While waiting for it to become active, you'd just go about your daily life, such as it is and whatever it is.  Or you could sit and stare at it like a TV.  I could even invent a remote for it.  There would be no apparent effect from clicking up or down the range of channels, but the exercise might have something to do with the mechanism for the activation of the machine itself.  Probably most people would not notice any difference between doing this with the time-travel box and doing it with regular TV.

Whatever time and place you pick to time-travel to, the box would instantaneously give you fully developed skills in the language spoken and written there, so you could understand Homeric Greek or Elizabethan English or the Italian of the Renaissance or Rap Music without having to buy Rosetta Stone.  I think it would do this by a process of molecular transformation of your brain which would be necessarily incidental to the manipulation of the time-space continuum entailed by time travel in the first place.  Or maybe there would be a sort of wireless upload direct to the brain of something digitalized from the stem-cells of geniuses.  Wait, both those ideas sound a little unscientific.  This might be better.  The box, upon becoming active, does its little number and sends itself far enough into the future where somebody smarter than I am has thought all this out, uploads whatever app is necessary for it to handle this language thing and then returns to your desk or coffee table instantaneously as if nothing had happened and you were still just staring at it, waiting for something to happen, idly clicking the remote.
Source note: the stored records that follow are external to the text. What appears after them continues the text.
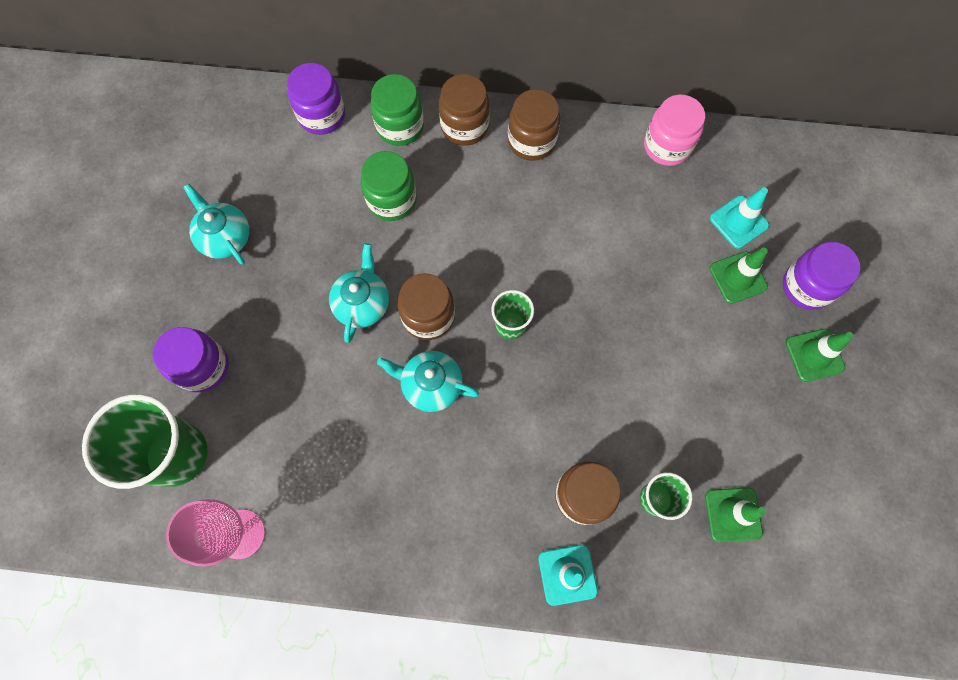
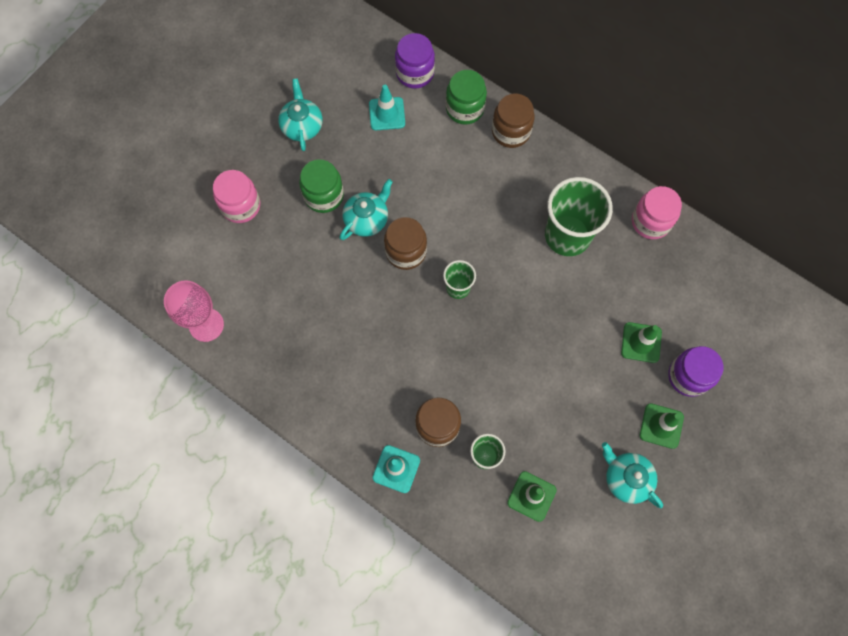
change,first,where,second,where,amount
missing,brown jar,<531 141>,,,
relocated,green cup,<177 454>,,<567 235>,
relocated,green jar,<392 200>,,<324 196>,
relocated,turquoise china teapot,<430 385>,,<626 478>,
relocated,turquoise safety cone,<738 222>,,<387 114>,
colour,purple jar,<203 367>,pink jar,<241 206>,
Ooh ooh, I just remembered, it probably would be necessary add a thing in the holographic touch screen so you could set a duration for the trip, since once you got back to, say, the Renaissance, you'd have to wait a significantly longer time for the box to be invented in order to program yourself back to the present.  Most people probably would not live that long.  On the other hand, suppose you changed your mind and wanted to stay there, or you're in the middle something you really want to finish and forgot what time it was. . . Needs more thought.  Or maybe I could just have the box include a life-expectancy enhancer as part of the overall time-travel experience which the box is capable of producing. . . yeah, that's it, some kind of a cross between a five hour energy drink, Viagra and penicillin.  Or, maybe, wait a minute, okay, got it now - the experience includes a mind operated homing device like GPS: you just think yourself back to your original space-time continuum coordinates.

Or would it be better to have the box create some kind of eco-friendly vehicle for your time-space transportation pleasure, maybe like this?
 
(All I did here was google "weird ass electric cars" and this is one of the coolest images that popped up.)
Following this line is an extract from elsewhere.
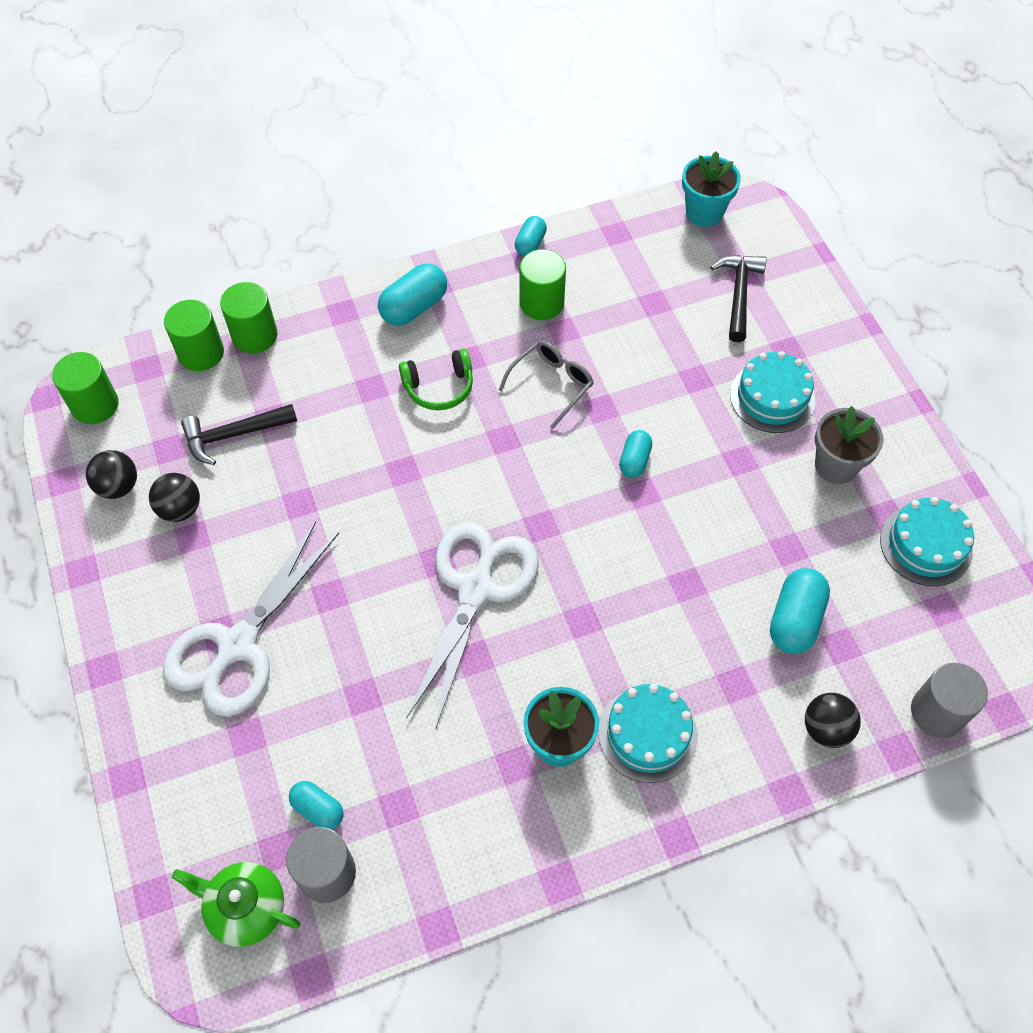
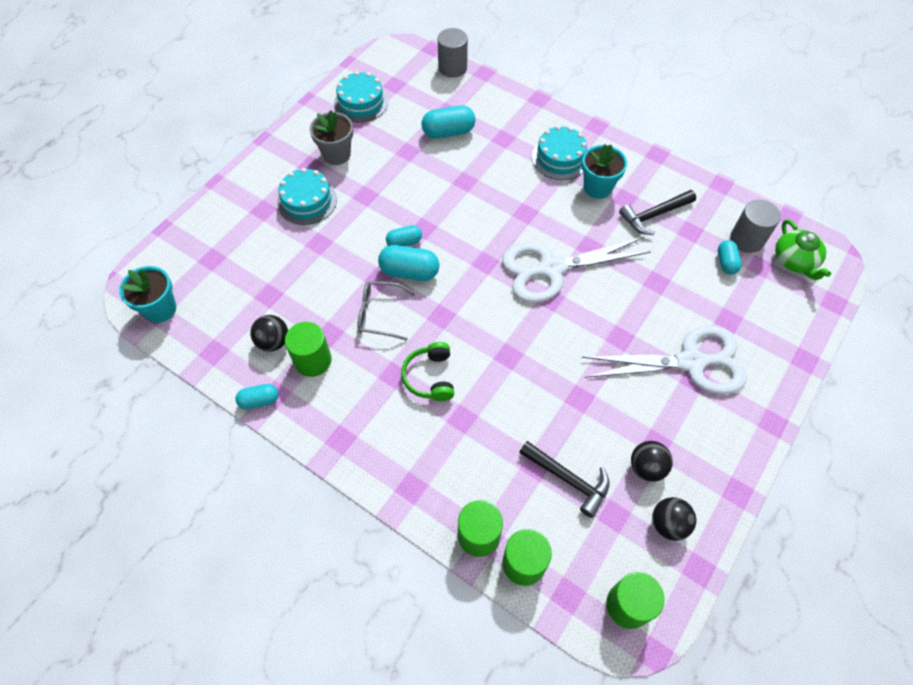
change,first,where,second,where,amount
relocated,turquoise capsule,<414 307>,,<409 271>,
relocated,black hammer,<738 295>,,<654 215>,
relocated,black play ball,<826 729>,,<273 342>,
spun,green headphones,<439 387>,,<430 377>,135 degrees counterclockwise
 Or maybe this one is cooler?  At least it's a little more aerodynamic.
(Believe it or not, this sleek little dark charmer was on the same page as the geek-mobile above.)

Nawh, that's not such a good idea.  Consider the effect on folks in the time and place you choose to visit.  I can't even imagine how freaked out the ordinary people of the time would be if either of these cool sets of wheels dropped out of the sky in the middle, say, of a medieval French village while peasants were just going about their late morning daily squalor and ignorance.  It probably would be necessary to do an immediate time-travel re-set to prevent a pitchfork attack by a mob of desperately stupid villagers.  Good thing I thought of that mind operated homing device.  But why not avoid all that in the first place and just skip the car thing?

I'm not sure what happens after the box becomes active and you start time-traveling.  I guess you could just go on time-traveling forever, although it is not clear what the term forever could reasonably mean.  Maybe the short answer is that there there would be no point to the question, since basically for the thing to have become active there would have to have been some kind of holistic paradigm shift in the composition of the universe of such a kind and nature as to have caused to be filled, of its own volition - as it were - and without any apparent physical explanation, a perfectly empty, though really cool looking, box with some kind of time-travel circuit wizardry.  Obviously, if that can happen then pretty much anything can happen.